It's time to change; it's time to talk

Alistair Burt, Minister for Mental Health Wednesday 03rd February 2016 10:14 EST

Earlier this week, I met a young man called Zephyr Jussa.

Zephyr is a bright, thoughtful and articulate student with a rich social life and a good group of friends. He is studying Psychology at Coventry University, a subject that is very close to his heart.

That’s because for many years, Zephyr has struggled with mental ill health.

When Zephyr was six years old, his mother and father divorced. As a result, he felt very unsettled and that he didn’t have anywhere he could really call home. He began to get into trouble at school and became very introverted, particularly during his teens, eventually sinking into depression. He certainly didn’t want to tell anyone, or even admit to himself how he was feeling. Even now, Zephyr told me that while some of his male friends have changed their minds about speaking up, a large number still struggle to talk about their feelings.

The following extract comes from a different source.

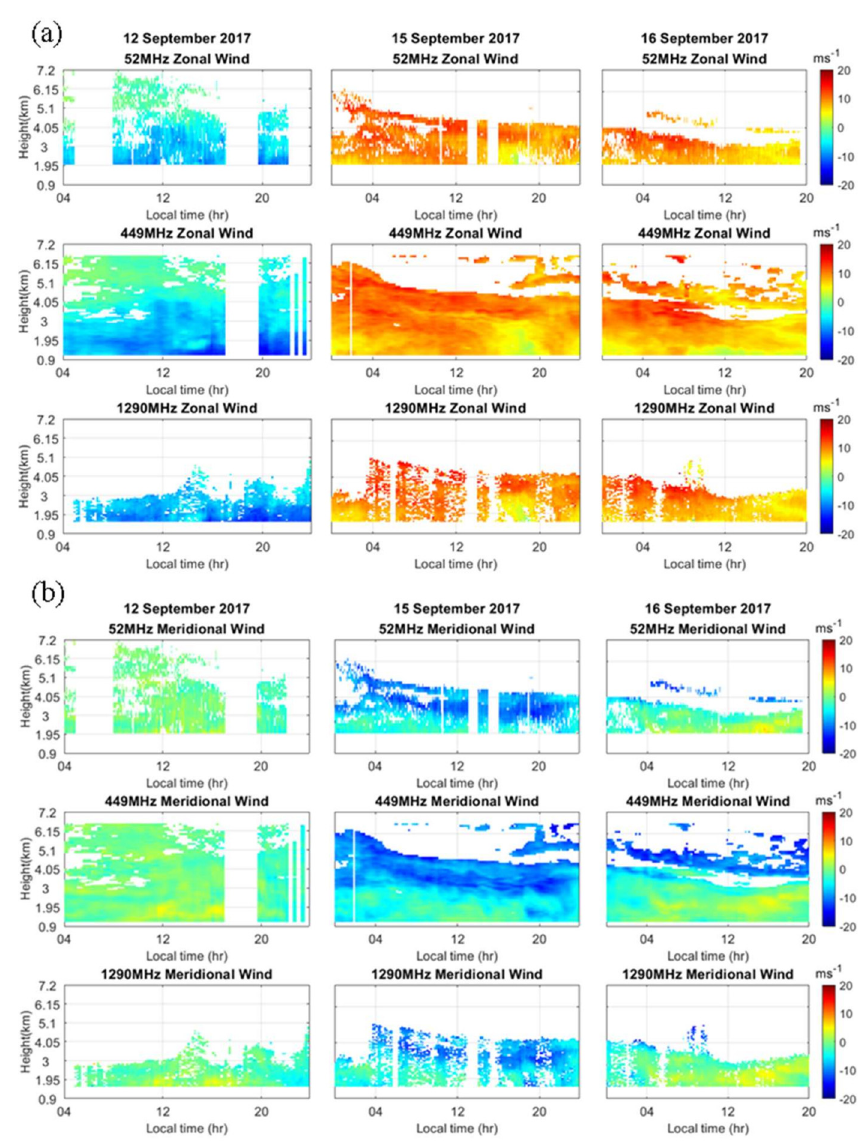
Figure 3. ( a ) Height–time–intensity plots of zonal wind velocities measured by VHF radar (top panels), UHF radar (middle panels), and L-band radar (bottom panels) on 12 September, 15 September, and 16 September 2017 in clear air conditions without precipitation; ( b ) Same as Figure 3a, but for meridional wind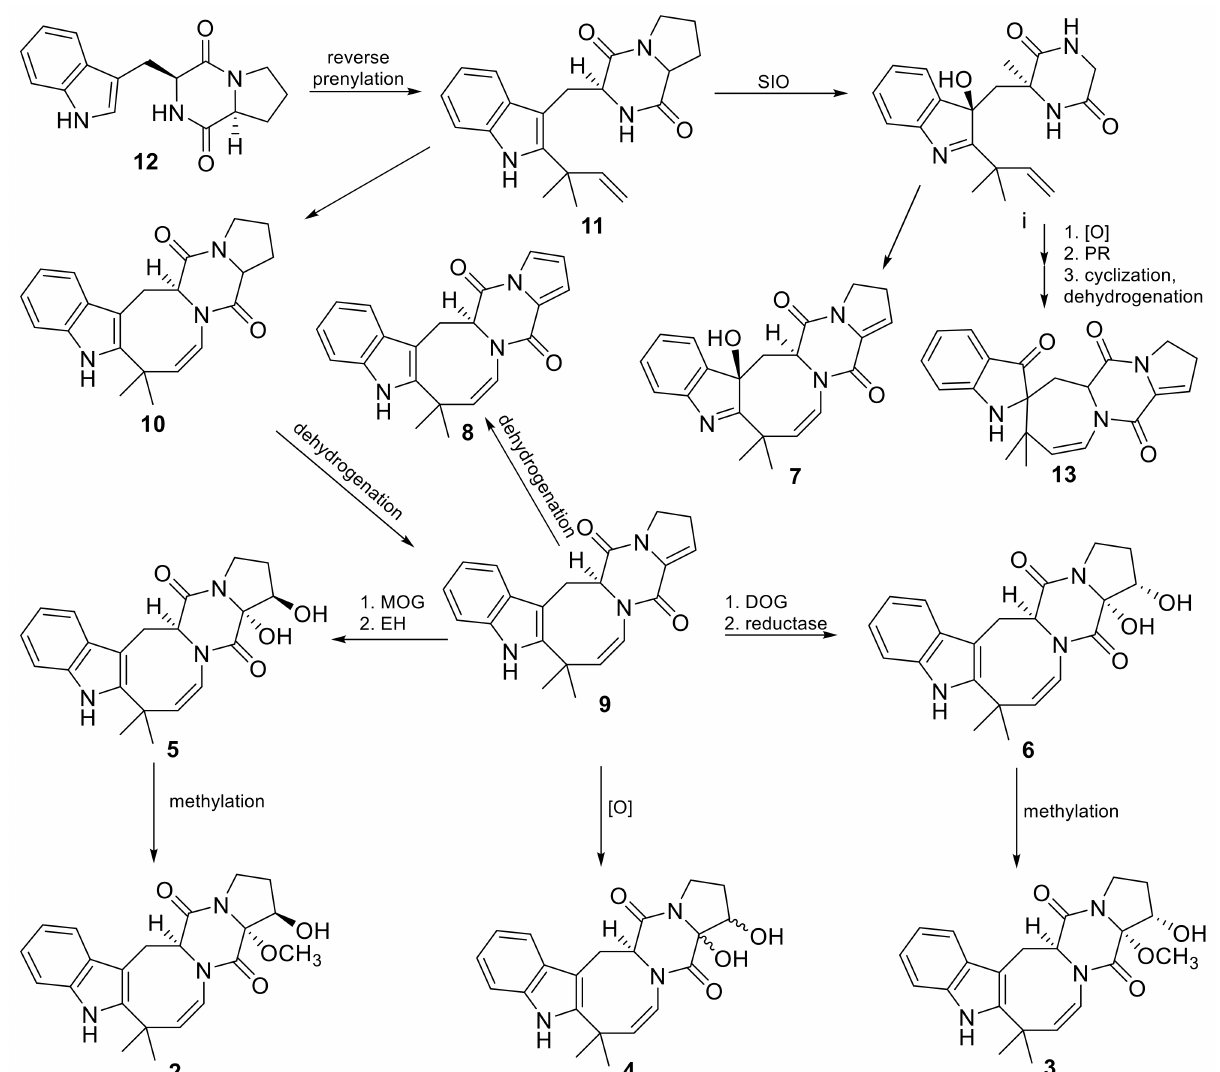
Figure 9. Plausible biosynthetic pathway for alkaloids 1 – 13 in Penicillium hispanicum . SIO—R- selective indoloxidase, PR—pinacol rearrangement, DOG—dioxygenase, MOG—monooxygenase, EH—epoxide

Zephyr isn’t alone in feeling this way. Here in England nearly two thirds of people are feeling worthless and alone because of their mental illness. 

Men often find it particularly difficult to open up about their thoughts and feelings. ‘Man up’ and ‘boys don’t cry’ are phrases that are all-too common in our culture. 

It’s this sort of language that can cause many men to hide those emotions from even those closest to them. That means many people end up facing their darkest hours alone, feeling unable to talk to anyone and crucially, unable to ask for the help they might need. The result can be deadly – suicide is the biggest killer of men under the age of 50. That means more men are dying by suicide than of cancer or car crashes. 

In the South Asian community here in England more than ten percent of men are suffering from a common mental disorder at any one time. That’s why today is so important. It is time to change those attitudes to mental illness and it is time for us to talk to one another about how we are feeling. If we all take the time to talk to a friend or colleague about how we are feeling, or about our experiences of mental illness, we can help change the way two thirds of people are feeling. 

It doesn’t have to be daunting or difficult – a simple cup of tea and a chat could have an impact.  The benefits of talking cannot be underestimated – 60% of people say they felt better after having a conversation with someone about their mental illness. 

Zephyr is testimony to this. He reached a point where he knew he had to say something for the good of his health. After being admitted to The Priory, he found that there were a number of young people his own age – some boys, some girls – who were going through the same thing as him. While it was initially daunting to speak to others, it got easier and easier.

As a government, we are doing more than ever to support people with mental illness, investing an extra £600 million over this Parliament and transforming services so people get better, faster care. But we can all play a role in making mental illness and talking about it, as acceptable as talking about a broken leg. 

That’s why we’re asking everyone to have a conversation about mental health today: it’s time to talk.